Similarly Israel, through the long centuries of its tragic history, has stood on the ash-mound of its national humiliation. Plundered, vilified, and persecuted, a nation of sorrows, and acquainted with grief, from whom men have hid their faces in aversion not concealed, Israel has yet clung with a grip that nothing could weaken nor dislodge to the fundamental idea that religion—the right relation of man to God—was not creed nor ritual, but simply doing justly, loving mercy, and walking humbly with God.
We have been looking backward at the literary accomplishment of three Jewish men of genius. It is, I believe, a fault of modern Judaism to look backward instead of forward, as if the glory of Israel had indeed departed, and as if nothing were left but to look back with pride and regret upon what has passed like a dream away.
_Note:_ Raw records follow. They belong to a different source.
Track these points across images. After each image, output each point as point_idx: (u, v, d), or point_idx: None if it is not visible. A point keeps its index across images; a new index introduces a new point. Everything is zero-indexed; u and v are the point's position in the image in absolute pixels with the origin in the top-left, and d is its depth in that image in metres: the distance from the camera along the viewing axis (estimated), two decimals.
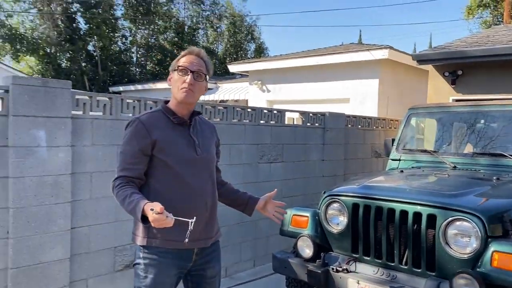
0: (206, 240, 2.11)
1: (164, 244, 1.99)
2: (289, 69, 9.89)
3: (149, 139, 1.98)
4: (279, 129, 5.27)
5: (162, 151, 1.99)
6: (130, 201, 1.88)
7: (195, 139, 2.09)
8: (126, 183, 1.96)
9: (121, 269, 3.76)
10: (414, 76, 8.89)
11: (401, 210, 2.84)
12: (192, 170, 2.04)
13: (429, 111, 4.51)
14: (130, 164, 1.99)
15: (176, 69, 2.04)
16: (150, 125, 2.01)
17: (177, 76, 2.03)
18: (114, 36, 23.17)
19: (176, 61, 2.07)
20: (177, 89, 2.03)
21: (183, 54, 2.08)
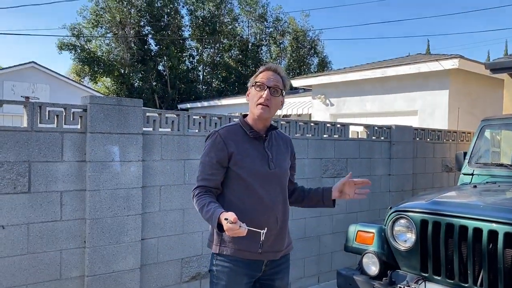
0: (276, 253, 2.16)
1: (235, 253, 2.07)
2: (353, 82, 9.75)
3: (226, 151, 2.09)
4: (342, 143, 5.19)
5: (237, 163, 2.08)
6: (207, 209, 1.98)
7: (269, 153, 2.16)
8: (204, 192, 2.07)
9: (188, 280, 3.87)
10: (487, 86, 8.39)
11: (474, 227, 2.67)
12: (264, 183, 2.11)
13: (505, 123, 4.22)
14: (209, 174, 2.10)
15: (254, 84, 2.13)
16: (227, 138, 2.11)
17: (254, 92, 2.12)
18: (182, 55, 24.24)
19: (254, 77, 2.16)
20: (254, 104, 2.11)
21: (261, 70, 2.16)
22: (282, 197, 2.19)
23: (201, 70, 25.63)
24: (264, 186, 2.10)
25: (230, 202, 2.08)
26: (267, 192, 2.11)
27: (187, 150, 3.84)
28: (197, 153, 3.89)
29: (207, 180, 2.10)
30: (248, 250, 2.05)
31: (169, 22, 22.67)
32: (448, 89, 8.14)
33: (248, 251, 2.06)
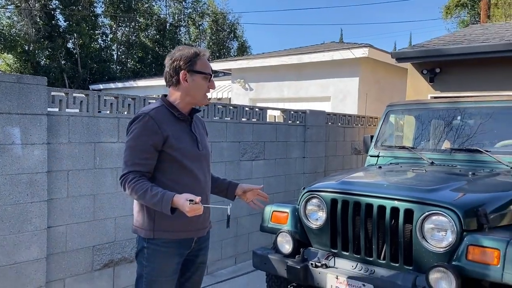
0: (204, 229, 2.28)
1: (171, 236, 2.12)
2: (271, 68, 9.90)
3: (161, 135, 2.07)
4: (260, 127, 5.27)
5: (172, 146, 2.08)
6: (153, 194, 1.98)
7: (196, 135, 2.22)
8: (140, 177, 2.04)
9: (100, 268, 3.71)
10: (394, 74, 9.00)
11: (379, 205, 2.87)
12: (196, 164, 2.17)
13: (407, 108, 4.57)
14: (142, 159, 2.06)
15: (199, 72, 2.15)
16: (159, 120, 2.09)
17: (201, 82, 2.16)
18: (94, 33, 22.82)
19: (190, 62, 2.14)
20: (202, 93, 2.18)
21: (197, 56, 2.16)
22: (209, 176, 2.31)
23: (115, 50, 24.38)
24: (197, 167, 2.17)
25: (163, 184, 2.07)
26: (200, 172, 2.18)
27: (98, 133, 3.63)
28: (109, 136, 3.70)
29: (141, 165, 2.06)
30: (184, 230, 2.14)
31: None
32: (358, 77, 8.60)
33: (183, 231, 2.14)
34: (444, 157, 3.96)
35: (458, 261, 2.56)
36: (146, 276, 2.14)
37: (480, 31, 7.66)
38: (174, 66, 2.14)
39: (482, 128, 4.02)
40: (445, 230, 2.67)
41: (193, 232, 2.20)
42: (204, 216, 2.20)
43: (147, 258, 2.13)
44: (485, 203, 2.82)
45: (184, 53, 2.15)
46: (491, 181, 3.28)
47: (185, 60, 2.13)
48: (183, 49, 2.18)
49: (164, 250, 2.13)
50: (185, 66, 2.13)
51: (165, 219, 2.08)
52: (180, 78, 2.15)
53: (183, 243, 2.18)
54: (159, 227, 2.11)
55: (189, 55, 2.14)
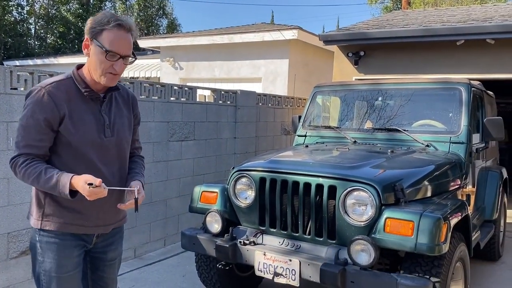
0: (107, 226, 1.99)
1: (61, 228, 1.85)
2: (202, 46, 9.73)
3: (57, 113, 1.78)
4: (190, 107, 5.17)
5: (67, 128, 1.80)
6: (48, 177, 1.74)
7: (106, 118, 1.90)
8: (32, 159, 1.78)
9: (16, 256, 3.48)
10: (322, 57, 9.25)
11: (304, 182, 2.95)
12: (99, 153, 1.88)
13: (333, 89, 4.71)
14: (35, 140, 1.78)
15: (101, 47, 1.77)
16: (57, 97, 1.79)
17: (102, 58, 1.78)
18: (8, 4, 20.95)
19: (98, 29, 1.77)
20: (101, 71, 1.80)
21: (110, 23, 1.77)
22: (118, 166, 1.97)
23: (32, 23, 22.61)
24: (100, 156, 1.88)
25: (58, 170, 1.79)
26: (103, 163, 1.89)
27: (10, 111, 3.36)
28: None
29: (33, 147, 1.79)
30: (75, 224, 1.87)
31: None
32: (288, 59, 8.73)
33: (75, 225, 1.87)
34: (366, 136, 4.16)
35: (377, 233, 2.71)
36: (44, 273, 1.86)
37: (401, 17, 8.07)
38: (86, 31, 1.82)
39: (401, 109, 4.25)
40: (365, 205, 2.81)
41: (90, 228, 1.91)
42: (109, 211, 1.94)
43: (42, 253, 1.86)
44: (402, 179, 3.00)
45: (100, 16, 1.81)
46: (408, 158, 3.50)
47: (92, 24, 1.79)
48: (104, 12, 1.84)
49: (59, 242, 1.86)
50: (89, 31, 1.79)
51: (53, 207, 1.84)
52: (83, 44, 1.84)
53: (81, 236, 1.92)
54: (47, 216, 1.85)
55: (98, 20, 1.78)
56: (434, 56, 6.44)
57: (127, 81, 4.41)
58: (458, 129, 3.79)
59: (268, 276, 2.92)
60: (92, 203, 1.81)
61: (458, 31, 5.98)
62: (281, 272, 2.86)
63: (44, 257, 1.86)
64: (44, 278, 1.87)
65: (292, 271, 2.82)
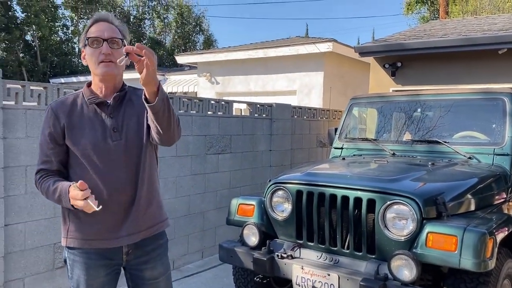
0: (134, 235, 1.86)
1: (84, 245, 1.83)
2: (237, 61, 9.88)
3: (58, 125, 1.81)
4: (226, 120, 5.25)
5: (69, 138, 1.81)
6: (54, 188, 1.77)
7: (111, 123, 1.83)
8: (46, 175, 1.84)
9: (62, 266, 3.61)
10: (357, 69, 9.17)
11: (342, 195, 2.92)
12: (104, 158, 1.80)
13: (370, 101, 4.66)
14: (46, 156, 1.84)
15: (87, 43, 1.80)
16: (60, 110, 1.83)
17: (91, 50, 1.80)
18: (54, 25, 22.07)
19: (85, 33, 1.83)
20: (95, 64, 1.80)
21: (90, 24, 1.84)
22: (134, 171, 1.85)
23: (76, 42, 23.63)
24: (107, 161, 1.80)
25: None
26: (111, 169, 1.81)
27: None
28: None
29: (47, 162, 1.84)
30: (96, 239, 1.81)
31: None
32: (323, 71, 8.71)
33: (95, 240, 1.82)
34: (405, 148, 4.08)
35: (418, 248, 2.64)
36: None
37: (439, 27, 7.90)
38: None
39: (441, 120, 4.15)
40: (406, 219, 2.75)
41: (111, 241, 1.82)
42: (129, 219, 1.85)
43: (70, 270, 1.87)
44: (443, 192, 2.92)
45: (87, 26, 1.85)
46: (449, 171, 3.40)
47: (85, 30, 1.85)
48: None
49: (84, 261, 1.82)
50: (82, 42, 1.85)
51: (75, 223, 1.82)
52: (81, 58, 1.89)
53: (106, 253, 1.84)
54: (71, 233, 1.83)
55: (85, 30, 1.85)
56: (475, 66, 6.25)
57: None
58: (502, 141, 3.65)
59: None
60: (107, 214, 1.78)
61: (500, 39, 5.79)
62: (319, 286, 2.83)
63: (73, 274, 1.86)
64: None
65: (330, 285, 2.79)
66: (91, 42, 1.80)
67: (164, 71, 14.92)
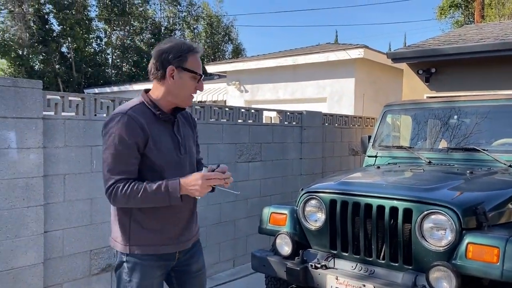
0: (188, 242, 2.07)
1: (147, 251, 1.94)
2: (266, 69, 9.91)
3: (143, 135, 1.84)
4: (257, 128, 5.26)
5: (152, 149, 1.87)
6: (155, 188, 1.81)
7: (179, 137, 1.99)
8: (130, 182, 1.82)
9: (97, 272, 3.68)
10: (389, 75, 9.03)
11: (378, 205, 2.86)
12: (177, 171, 1.93)
13: (404, 108, 4.57)
14: (128, 165, 1.84)
15: (187, 69, 1.91)
16: (140, 120, 1.85)
17: (189, 81, 1.93)
18: (89, 37, 22.78)
19: (180, 57, 1.90)
20: (187, 94, 1.95)
21: (187, 51, 1.91)
22: None
23: (110, 54, 24.33)
24: (178, 174, 1.90)
25: None
26: None
27: (95, 136, 3.61)
28: None
29: (127, 172, 1.83)
30: (159, 244, 1.95)
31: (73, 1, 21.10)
32: (354, 77, 8.62)
33: (158, 245, 1.95)
34: (441, 156, 3.97)
35: (458, 259, 2.55)
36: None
37: (475, 31, 7.70)
38: (162, 59, 1.89)
39: (479, 127, 4.03)
40: (444, 229, 2.67)
41: (173, 246, 2.00)
42: (187, 228, 2.04)
43: (129, 273, 1.94)
44: (483, 202, 2.82)
45: (175, 46, 1.90)
46: (489, 179, 3.29)
47: (175, 54, 1.88)
48: (174, 41, 1.93)
49: (145, 263, 1.94)
50: (174, 61, 1.89)
51: (140, 233, 1.92)
52: (166, 73, 1.90)
53: (164, 255, 2.00)
54: (134, 241, 1.92)
55: (180, 49, 1.89)
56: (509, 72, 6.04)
57: (198, 106, 4.59)
58: None
59: None
60: (170, 221, 1.94)
61: None
62: None
63: (131, 277, 1.94)
64: None
65: None
66: (192, 76, 1.94)
67: None
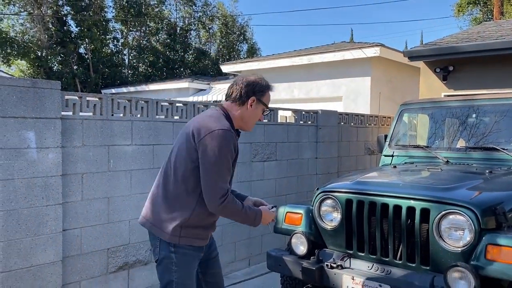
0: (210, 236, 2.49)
1: (195, 243, 2.25)
2: (281, 69, 9.89)
3: (235, 152, 2.22)
4: (272, 128, 5.25)
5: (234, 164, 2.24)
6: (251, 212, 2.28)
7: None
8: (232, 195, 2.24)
9: (115, 270, 3.72)
10: (406, 74, 8.92)
11: (394, 205, 2.83)
12: None
13: (421, 107, 4.51)
14: (229, 177, 2.22)
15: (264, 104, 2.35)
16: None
17: (259, 112, 2.36)
18: (106, 38, 23.03)
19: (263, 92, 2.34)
20: (253, 122, 2.38)
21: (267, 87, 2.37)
22: None
23: (126, 54, 24.56)
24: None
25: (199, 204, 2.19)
26: None
27: (112, 136, 3.65)
28: (122, 138, 3.72)
29: (228, 183, 2.20)
30: (204, 238, 2.31)
31: (91, 2, 21.37)
32: (370, 76, 8.54)
33: (203, 239, 2.31)
34: (459, 155, 3.91)
35: (476, 260, 2.51)
36: (177, 280, 2.22)
37: (494, 28, 7.55)
38: (248, 90, 2.30)
39: (498, 126, 3.96)
40: (462, 229, 2.63)
41: (207, 240, 2.39)
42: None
43: (176, 263, 2.21)
44: (503, 202, 2.77)
45: (260, 81, 2.35)
46: (509, 179, 3.22)
47: (259, 88, 2.33)
48: (258, 77, 2.38)
49: (190, 253, 2.25)
50: (257, 93, 2.32)
51: (193, 228, 2.23)
52: (248, 101, 2.30)
53: (201, 248, 2.33)
54: (186, 234, 2.21)
55: (263, 85, 2.35)
56: None
57: (213, 105, 4.61)
58: None
59: None
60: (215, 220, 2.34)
61: None
62: None
63: (179, 267, 2.22)
64: (176, 285, 2.22)
65: None
66: (265, 110, 2.40)
67: (209, 80, 15.19)
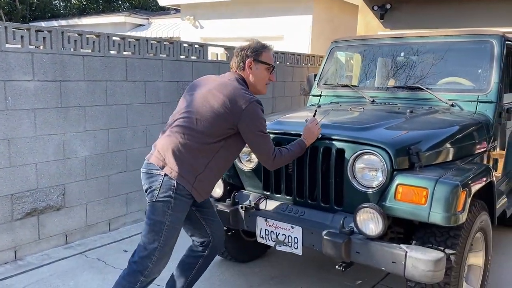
0: None
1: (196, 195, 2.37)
2: (222, 4, 9.36)
3: None
4: (201, 65, 4.95)
5: None
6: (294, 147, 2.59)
7: None
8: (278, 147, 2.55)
9: (21, 217, 3.46)
10: (347, 12, 8.72)
11: (311, 145, 2.72)
12: None
13: (352, 44, 4.36)
14: None
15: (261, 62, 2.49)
16: None
17: (265, 73, 2.52)
18: None
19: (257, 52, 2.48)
20: (263, 83, 2.55)
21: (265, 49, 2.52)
22: None
23: None
24: None
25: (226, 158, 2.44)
26: None
27: (8, 70, 3.24)
28: (21, 73, 3.31)
29: None
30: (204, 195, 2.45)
31: None
32: (311, 15, 8.27)
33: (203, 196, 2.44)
34: (386, 95, 3.84)
35: (387, 201, 2.47)
36: (169, 223, 2.31)
37: None
38: (243, 55, 2.47)
39: (426, 65, 3.89)
40: (376, 170, 2.57)
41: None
42: None
43: (173, 208, 2.30)
44: (419, 141, 2.72)
45: (252, 44, 2.49)
46: (428, 118, 3.19)
47: (252, 49, 2.47)
48: (252, 42, 2.51)
49: (186, 200, 2.35)
50: (251, 55, 2.46)
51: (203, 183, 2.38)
52: (245, 64, 2.45)
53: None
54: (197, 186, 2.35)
55: (256, 46, 2.49)
56: (468, 10, 5.89)
57: (132, 38, 4.21)
58: (488, 87, 3.43)
59: (270, 243, 2.77)
60: None
61: None
62: (283, 239, 2.70)
63: (174, 211, 2.31)
64: (167, 228, 2.31)
65: (294, 239, 2.66)
66: (267, 68, 2.54)
67: (149, 15, 14.26)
But I believe Jews may look forward now with confident hope toward the years that are to be. That Israel has completely played its role—that it has finished its service to the world—cannot for a moment entertain. Surely no one who believes in a philosophy of history, who sees in human history more than a meaningless and unrelated succession of events, can think that Israel has been preserved through centuries of discipline for no end whatever. On the contrary, we must believe that Israel has still a mission. What that mission is to be we cannot now foretell. We of this generation are looking upon the breaking down of European civilization. Some of us hope and expect that when the smoke of battle has cleared away there will gradually be built up a new and better social order. In this constructive work of rebuilding, who is better fitted to take a prominent part than the Jew, with his noble heritage of ideals, his passion for social justice? Jews may well rejoice as they reflect upon what individual members of their race have through literature contributed to the emancipation of the human spirit. And they may rejoice also in the hope of what Israel may yet accomplish in the years that are to be.
FOOTNOTES:
[C] Song of Songs, 1:15-2:2.
[D] An adequate and sympathetic treatment of Heine's work as a Jewish poet may be found in Heinrich Heine als Dichter Judentums von Georg J. Plotke (Dresden, 1913).
[E] George Gilfillan, Third Gallery of Literary Portraits, p. 360.